Place Al Amal - À partir de 19h
Ahwash Andam Ihya (Maroc)
Le poète AndamBoukdir Ihya est né fin des années quarante à Afyan dans le hameau d’Ouzdoud dans l’Anti Atlas, Taroudant étant la ville la plus proche.
Dans la tradition de l’Ahwach, les poètes Indamen se produisent souvent sur la place du village, Andam Ihya a grandi et écouté Tandamte à Imi Ougrour la place de son village. Andam Ihya a très jeune pratiqué cette tradition orale dans les villages voisins notamment à Isafen, à Idaougnidif, à Ourghen… Il quitte son village pour s’installer à Casablanca dans les années soixante et crée son ensemble d’Ahwach dix ans plus tard. Il s’est produit avec d’autres Indamen comme Ajmaa.
En 1986 AndamBoukdir Ihya préside la troupe des arts traditionnels marocaine avec laquelle il a fait le tour du monde.
Il a composé plus de 70000 vers et a produit plus de 200 albums.

Lahoucine Amarakchi (Souss - Maroc)
C’est très jeune que Houssine Amarrakchi se passionne pour la musique. Il étudie le chant et le Ribab puis débute, selon la tradition, en jouant lors des cérémonies de circoncision et de mariage. Sa musique, son chant et surtout sa poésie ont séduit un vaste public au Maroc comme à l’étranger (Belgique, France…). Il enregistre son premier album en 1991 et se produit depuis plus de vingt ans dans tous les festivals nationaux dédiés à l’art amazigh et dans les salles de concerts de Paris et de Bruxelles. Il n’existe pas une maison chleuh qui ne possède un de ses nombreux albums (plus de 72 au total).

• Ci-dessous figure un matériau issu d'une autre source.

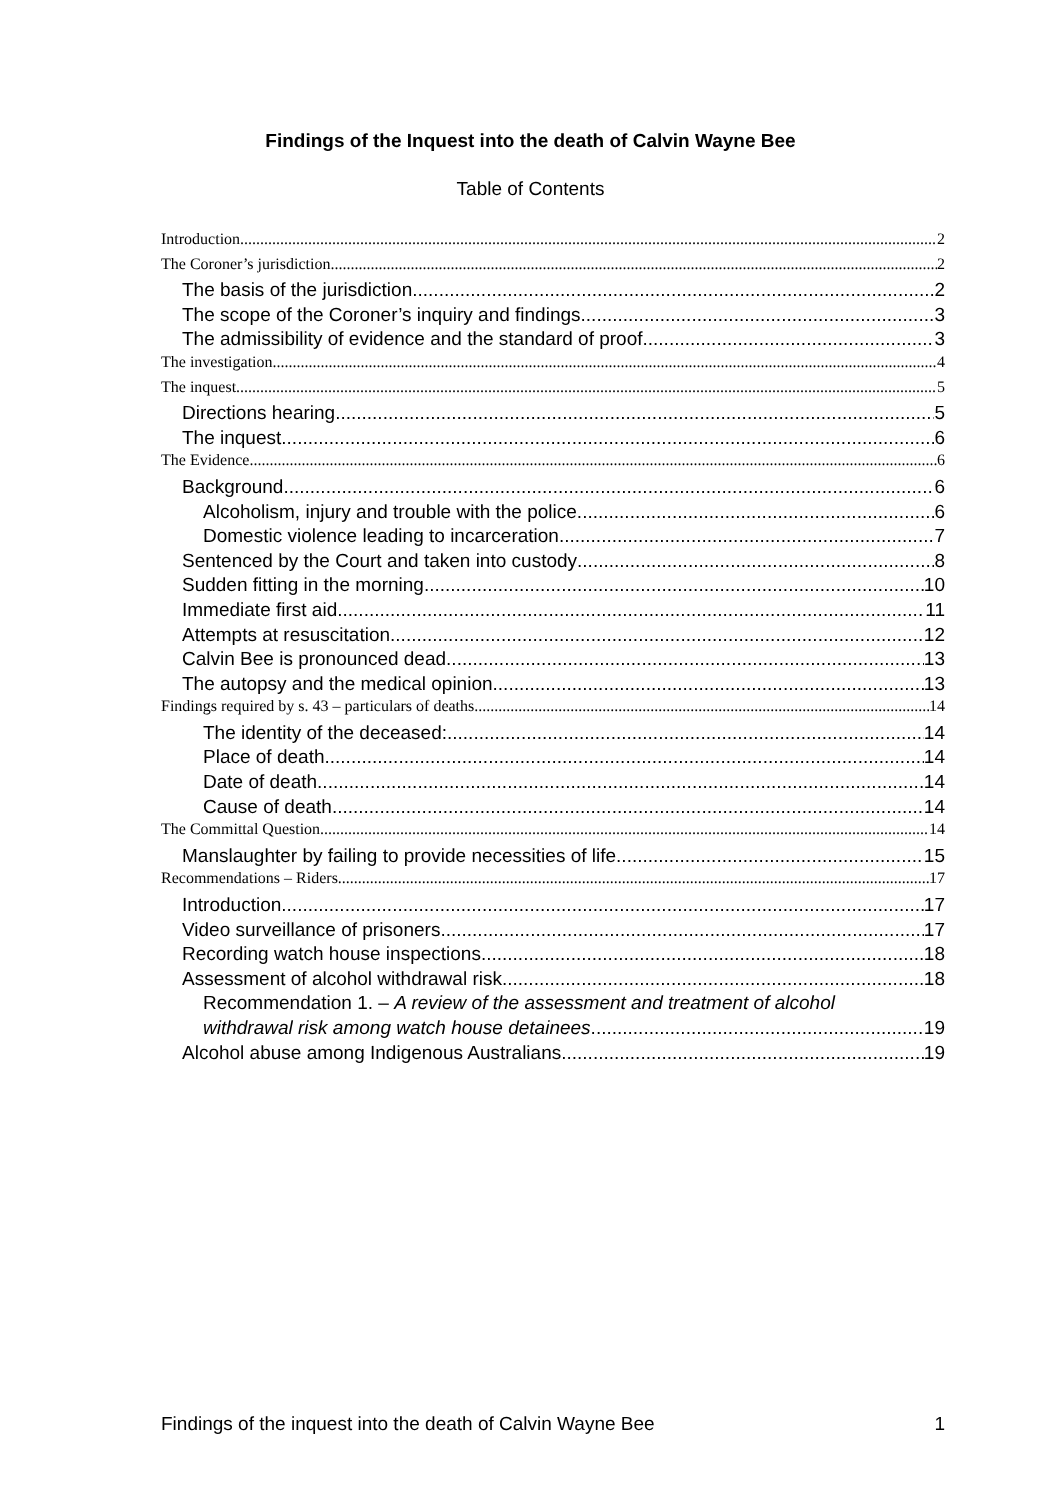Findings of the Inquest into the death of Calvin Wayne Bee
Table of Contents
Introduction 2
The Coroner’s jurisdiction 2
The basis of the jurisdiction 2
The scope of the Coroner’s inquiry and findings 3
The admissibility of evidence and the standard of proof 3
The investigation 4
The inquest 5
Directions hearing 5
The inquest 6
The Evidence 6
Background 6
Alcoholism, injury and trouble with the police 6
Domestic violence leading to incarceration 7
Sentenced by the Court and taken into custody 8
Sudden fitting in the morning 10
Immediate first aid 11
Attempts at resuscitation 12
Calvin Bee is pronounced dead 13
The autopsy and the medical opinion 13
Findings required by s. 43 – particulars of deaths 14
The identity of the deceased: 14
Place of death 14
Date of death 14
Cause of death 14
The Committal Question 14
Manslaughter by failing to provide necessities of life 15
Recommendations – Riders 17
Introduction 17
Video surveillance of prisoners 17
Recording watch house inspections 18
Assessment of alcohol withdrawal risk 18
Recommendation 1. – A review of the assessment and treatment of alcohol
withdrawal risk among watch house detainees 19
Alcohol abuse among Indigenous Australians 19
Findings of the inquest into the death of Calvin Wayne Bee 1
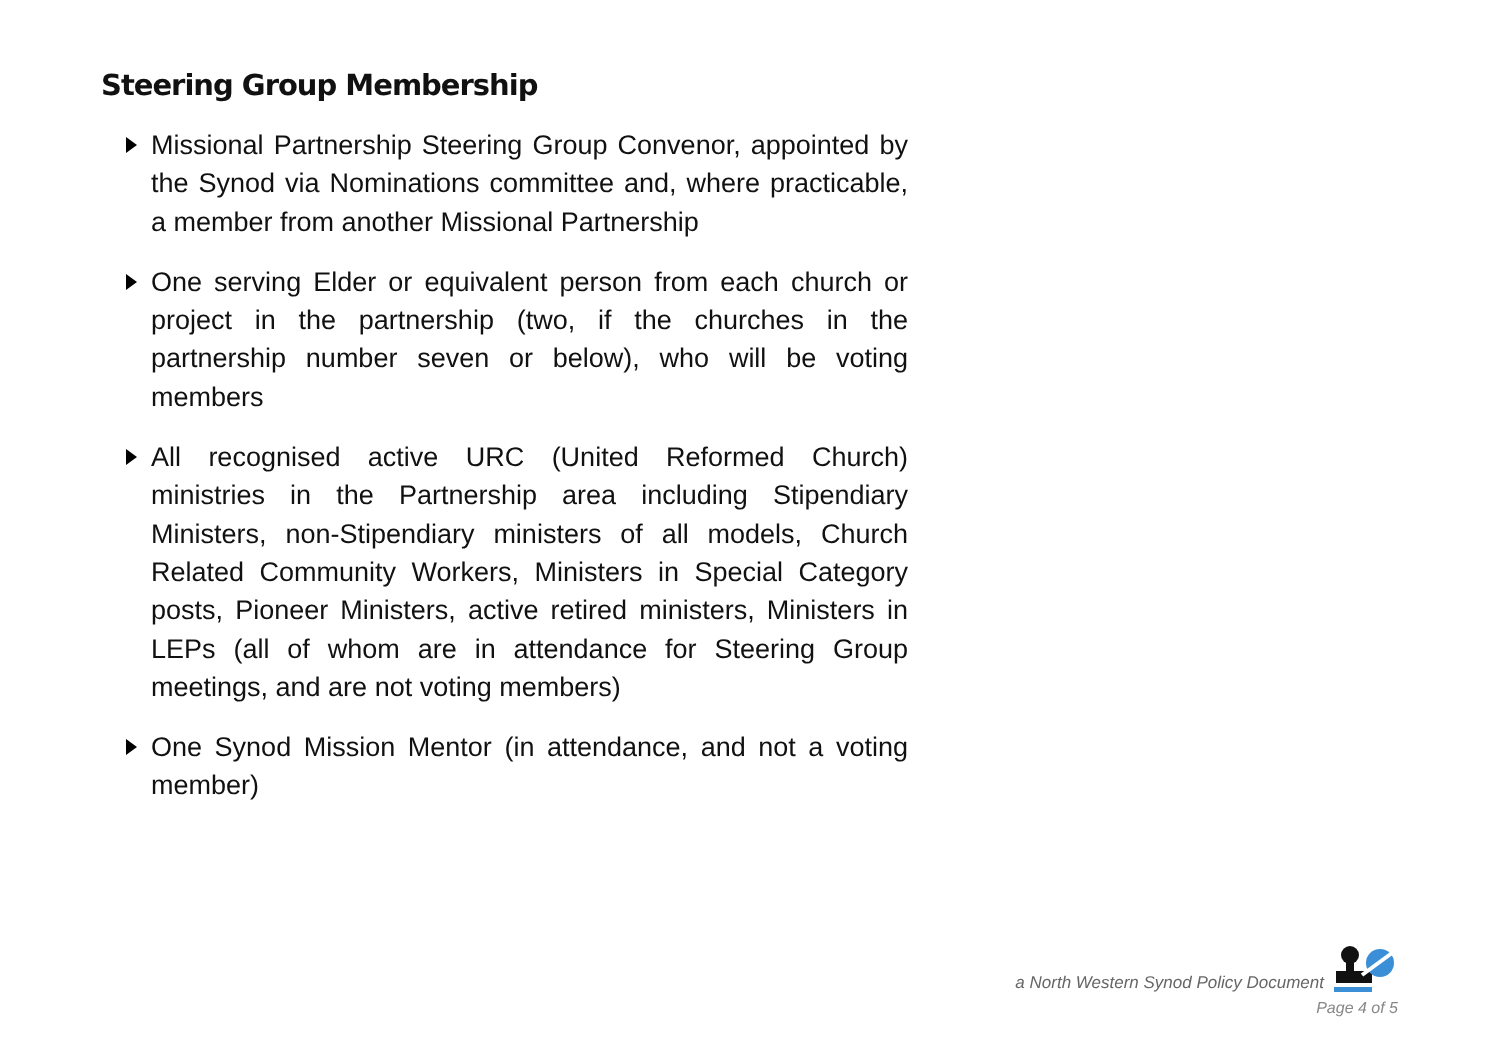Steering Group Membership
Missional Partnership Steering Group Convenor, appointed by the Synod via Nominations committee and, where practicable, a member from another Missional Partnership
One serving Elder or equivalent person from each church or project in the partnership (two, if the churches in the partnership number seven or below), who will be voting members
All recognised active URC (United Reformed Church) ministries in the Partnership area including Stipendiary Ministers, non-Stipendiary ministers of all models, Church Related Community Workers, Ministers in Special Category posts, Pioneer Ministers, active retired ministers, Ministers in LEPs (all of whom are in attendance for Steering Group meetings, and are not voting members)
One Synod Mission Mentor (in attendance, and not a voting member)
a North Western Synod Policy Document
Page 4 of 5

Salif Keita « M’Bemba »(Mali)
Chanteur d'origine malienne, né en 1949, Salif Keïta a commencé son parcours dans son pays natal. Il a fallu 35 ans de carrière à Salif Keita avant de pouvoir enregistrer chez lui, à Bamako, dans le studio qu’il s’est fait construire non loin du Niger. Un long parcours passant par Abidjan, New York, Paris, et sur la terre qui l’a vu naître, au sein d’un peuple qui est le sien. L’histoire de Salif, c’est plusieurs exils consécutifs. Albinos, il fut rejeté par son père. Musicien, il a été renié par la noblesse de caste auquel il appartient. Ambitieux, il a préféré quitter son pays qui ne lui offrait aucune perspective professionnelle. C’est donc en vagabond qu’il s’est frayé un chemin, y trouvant à force de volonté, de clairvoyance et de talent, la gloire.
C'est au sein du groupe les Ambassadeurs Internationaux qu'il s'est fait remarquer avec plus de panache, grâce à l'album Mandjou (1978). Il s'est ensuite installé en France, où on le découvre grâce à sa participation à l'album Tam Tam pour l'Afrique (1985) de Manu Dibango. Keïta a notamment gagné une renommée internationale dès 1987 suite à sa présence en Angleterre au concert-hommage pour Nelson Mandela.

Oudaden (Souss - Maroc)
Créé il y a plus de vingt ans, Oudaden, l'un des groupes mythiques du Maroc, puise son inspiration dans la musique traditionnelle amazighe. La force et la particularité de ce groupe se traduisant par le fait qu'il relie et réactualise la passion des racines dans une musique vivante qui emporte l'adhésion du public marocain qui lui est fidèle et d'un public étranger toujours plus nombreux.
Leur musique est un savant mélange des sonorités typiques du bendir et des nakkus, instruments traditionnels amazighs avec des instruments modernes tels le banjo, la guitare électrique et le tam tam.
En tant que porte-parole de la culture amazigh, leurs textes se veulent universels, ils abordent avec délicatesse l'amour ainsi que les difficultés économiques et sociales de leur région.